Records from a data collection:
>>>
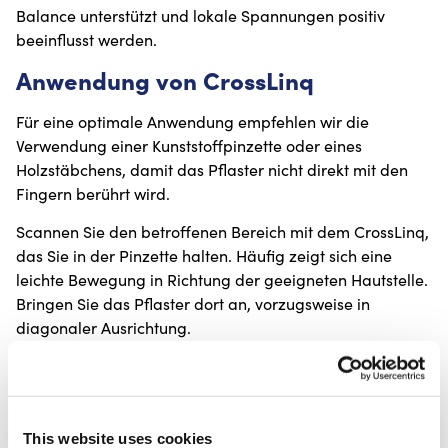
Balance unterstützt und lokale Spannungen positiv
beeinflusst werden.
Anwendung von CrossLinq
Für eine optimale Anwendung empfehlen wir die
Verwendung einer Kunststoffpinzette oder eines
Holzstäbchens, damit das Pflaster nicht direkt mit den
Fingern berührt wird.
Scannen Sie den betroffenen Bereich mit dem CrossLinq,
das Sie in der Pinzette halten. Häufig zeigt sich eine
leichte Bewegung in Richtung der geeigneten Hautstelle.
Bringen Sie das Pflaster dort an, vorzugsweise in
diagonaler Ausrichtung.
CrossLinq kann je nach Beschwerdebild über einen
längeren Zeitraum getragen werden. Bei längerer
Anwendung empfiehlt es sich, das Pflaster nach
spätestens einer Woche zu ersetzen. Sollte sich das
This website uses cookies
<<<
**JOB:** Write every entry out again exactly, dropping the pictures.

**ANSWER SPACE:**
Balance unterstützt und lokale Spannungen positiv
beeinflusst werden.
Anwendung von CrossLinq
Für eine optimale Anwendung empfehlen wir die
Verwendung einer Kunststoffpinzette oder eines
Holzstäbchens, damit das Pflaster nicht direkt mit den
Fingern berührt wird.
Scannen Sie den betroffenen Bereich mit dem CrossLinq,
das Sie in der Pinzette halten. Häufig zeigt sich eine
leichte Bewegung in Richtung der geeigneten Hautstelle.
Bringen Sie das Pflaster dort an, vorzugsweise in
diagonaler Ausrichtung.
CrossLinq kann je nach Beschwerdebild über einen
längeren Zeitraum getragen werden. Bei längerer
Anwendung empfiehlt es sich, das Pflaster nach
spätestens einer Woche zu ersetzen. Sollte sich das
This website uses cookies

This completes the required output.